Nessa construção, uma vertente é o tema da ampliação da cidadania nos seus componentes civil, político e social. Rui cuidou desse tema desde o tempo de estudante, integrando com o ardor da justiça militante a campanha abolicionista e a luta contra a escravidão.
Da sua agenda, nesta vertente, cabe lembrar, com a instauração da República, a separação da Igreja e do Estado e, com isso, a laicidade da esfera pública e a liberdade de culto; a afirmação do voto como a primeira arma do cidadão e a liberdade como a sua condição substancial; a defesa da "extensão cada vez maior dos direitos sociais", que põe limites nas "noções jurídicas do individualismo".

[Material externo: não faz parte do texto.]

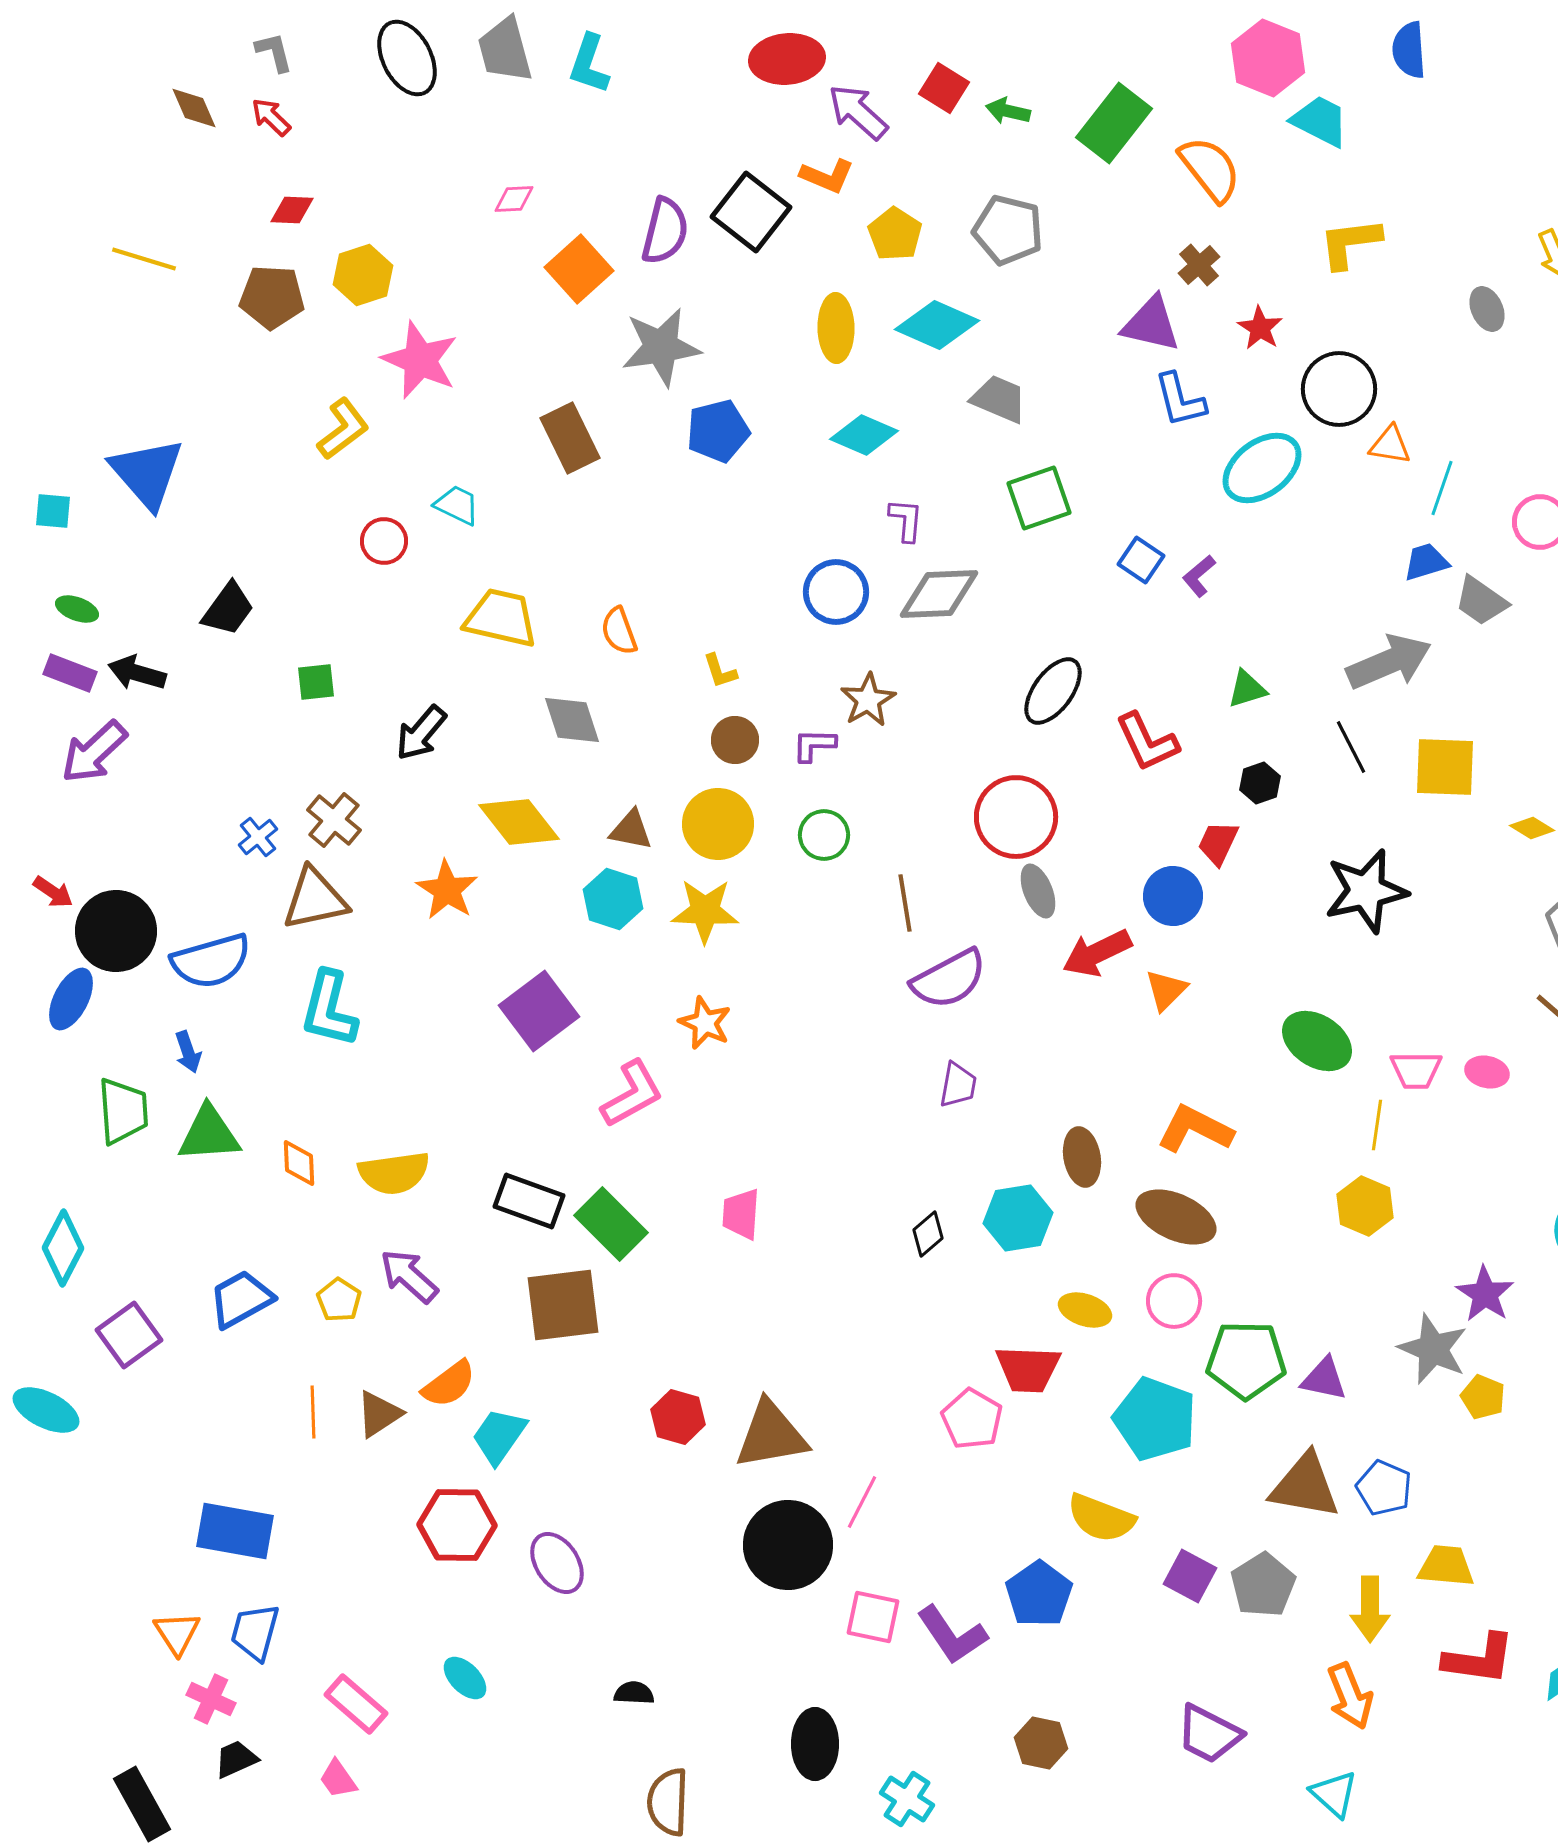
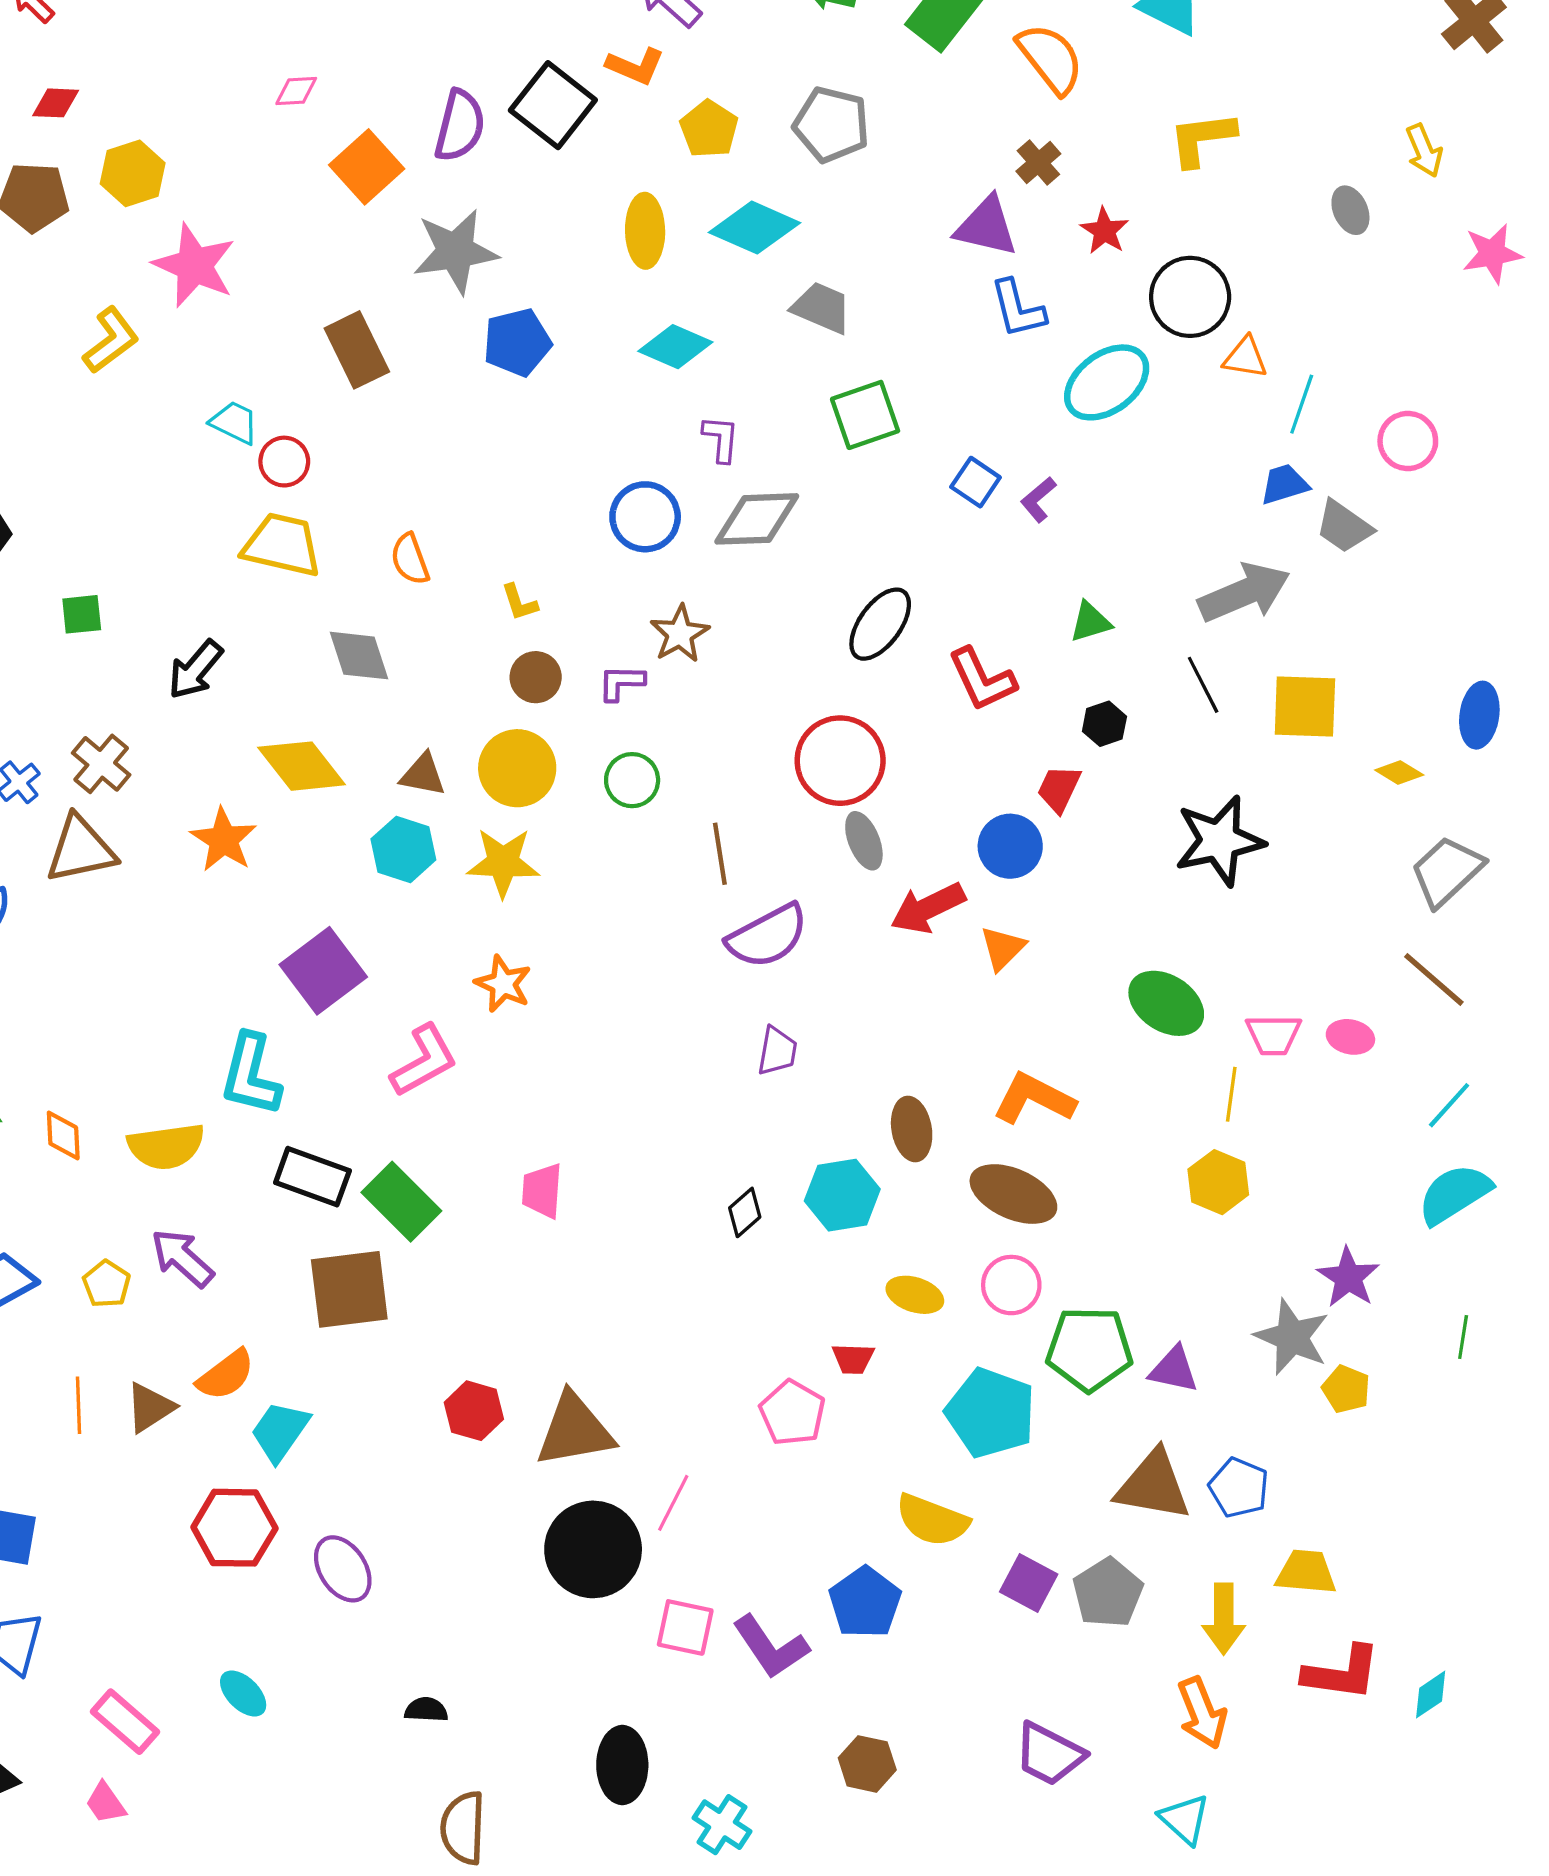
red circle: (384, 541) -> (284, 462), moved
cyan L-shape: (329, 1009) -> (251, 1075), moved
red trapezoid: (1028, 1369) -> (853, 1359), size x0.6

A outra vertente foi a da construção de instituições democráticas, a que Rui se dedicou no seu empenho político de ser "o mais irreconciliável inimigo do governo do mundo pela violência" e "o mais fervoroso predicante do governo dos homens pelas leis", como disse no Instituto dos Advogados em 1911. Suas duas campanhas para a Presidência da República, seu papel no Senado e na imprensa têm esse significado exemplar, assim como sua ação diplomática na Segunda Conferência da Paz de Haia, em 1907.

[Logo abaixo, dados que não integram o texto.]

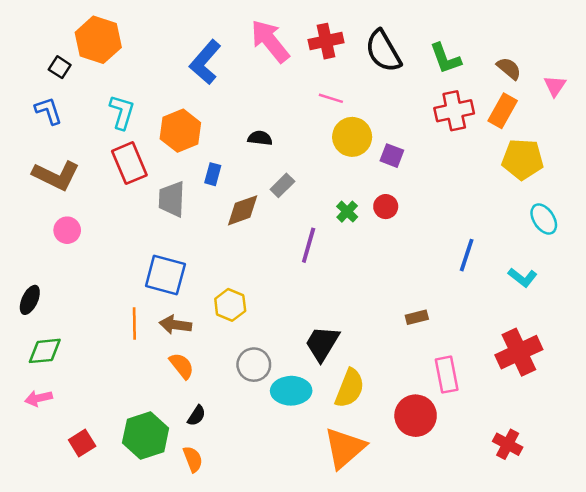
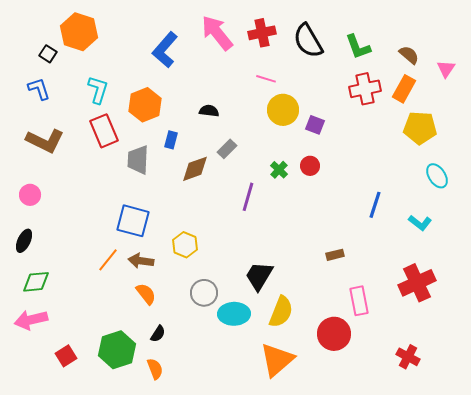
pink circle: (67, 230) -> (30, 195), moved
orange line: (134, 324) -> (108, 260), turned 40
pink arrow: (39, 398) -> (31, 320), size x1.5

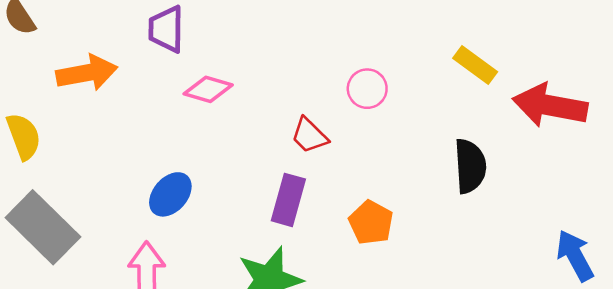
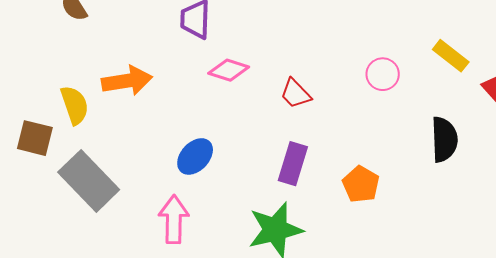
orange arrow: (87, 73) -> (127, 81), moved
pink circle: (367, 89) -> (383, 74), moved
red trapezoid: (309, 135) -> (296, 94), moved

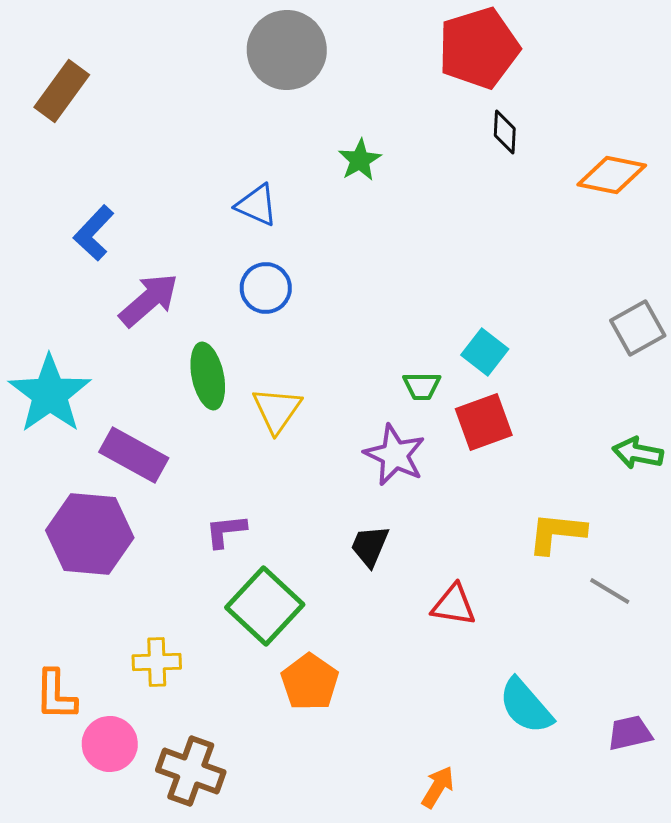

Na sua lida de "sujeitar à legalidade os governos, implantar a responsabilidade no serviço da nação", opor-se "à razão de Estado" como "negação virtual de todas as Constituições", insere-se o papel que teve na criação do Supremo Tribunal Federal (STF) na nossa primeira Constituição republicana e na subsequente sustentação do "direito-dever" do STF "de guardar a Constituição contra os atos usurpatórios do governo e do Congresso", como afirmou no Instituto dos Advogados em 1914.
Em síntese, com o reconhecimento do valor da democracia, que a Constituição de 1988 positivou, vem perdendo terreno, em nosso país, sua desqualificação no espectro político, tanto à esquerda quanto à direita. Daí a atualidade do legado de Rui e a continuidade da importância da Oração aos Moços, passados 90 anos da sua inserção no mundo público. Com efeito, é visível para todos sem maiores necessidades de exemplificação que, no Brasil, a plena realização do valor da democracia é estrada com muitas etapas de construção institucional e cidadã a serem percorridas. Por isso, como disse Oswald de Andrade em 1949, Rui, "como a semente do Evangelho que precisa morrer para frutificar, (...) soube sempre morrer pelo dia seguinte do Brasil".
(*) Professor Titular da Faculdade de Direito da USP, Membro da Academia Brasileira de Ciências e da Academia Brasileira de Letras. Foi Ministro das Realções Exteriores no Governo FHC.